In our opinion there was substantial testimony tending to support the government’s contention. It appeared that there was expended in round numbers for maintenance of way and structures—that is to say, for repairs, renewals and replacements—for the year 1909 of $1,-600,000, and for the year 1910 of $1,554,000, and that no substantial part of these sums was carried in defendant’s accounting as additions and betterments. It was admitted by defendant’s chief engineer that the expenditures for 1909 “kept the road in a normal condition to carry on its business,” that “its normal condition was a good condition,” and that the expenditures “had made good the normal amount of depreciation.” There was testimony by competent witnesses of railway experience that “there may be depreciation in the units comprising the roadway, track, and structures of tire railroad, while there is no depreciation in the machine as a whole”; also that it is possible “to maintain the roadway, track, and structures, so that there will be no depreciation if we consider the roadway, track, and structures as a composite whole”; also that “the service life of any normally operated and normally and well maintained railroad is perpetual, and it is maintained in the condition of property serving its purpose by annual renewals and replacements.”
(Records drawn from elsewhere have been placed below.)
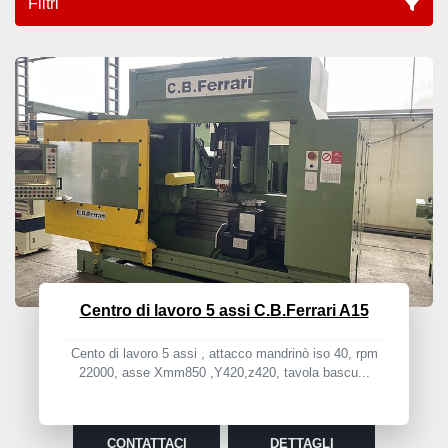
Filtri
VMC (2)
Ordina per
Centro di lavoro 5 assi C.B.Ferrari A15
Cento di lavoro 5 assi , attacco mandrinò iso 40, rpm
22000, asse Xmm850 ,Y420,z420, tavola bascu...
CONTATTACI
DETTAGLI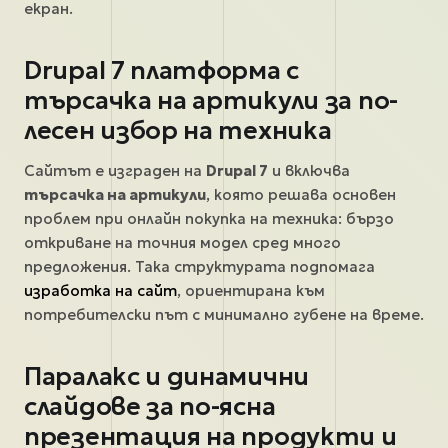
екран.
Drupal 7 платформа с
търсачка на артикули за по-
лесен избор на техника
Сайтът е изграден на
Drupal 7
и включва
търсачка на артикули
, която решава основен
проблем при онлайн покупка на техника: бързо
откриване на точния модел сред много
предложения. Така структурата подпомага
изработка на сайт
, ориентирана към
потребителски път с минимално губене на време.
Паралакс и динамични
слайдове за по-ясна
презентация на продукти и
The testimony, considered as a whole, tended to support the conclusion that the amounts expended by defendant during the years in question for repairs, renewals, and replacements should and would have fully offset the depreciation in the various units, and that the defendant’s railway and ■ structures were, as a whole, maintained throughout the years in question in fully as good condition, and were of fully as great intrinsic value, as at the beginning of the respective yeárs. The jury would have been clearly justified in inferring from the testimony of defendant’s chief engineer, taken as a whole, that the value of the roadway had not depreciated during the two years in question; in other words, that the repairs and renewals that had been made were of such a character as to leave the road at the end of each year of value equal to that at the beginning of the year. That officer’s testimony so impressed the trial judge, who stated his opinion from the evidence that “there is no reasonable deduction for depreciation established.” Defendant did not directly controvert the situation so shown. Its chief, if not its only, reliance seems to have been on the proposition that, in spite of it all, there was inevitable annual depreciation in some of the perishable elements not entirely renewed or replaced, so justifying the contention that for this reason there was depreciation within the meaning of the act, even though the roadway as a whole had not decreased in value. To this argument, as already said, we cannot assent. It follows that the trial judge rightfully refused to instruct verdict for defendant.

Finding no error in.the record, the judgment of the District Court is affirmed.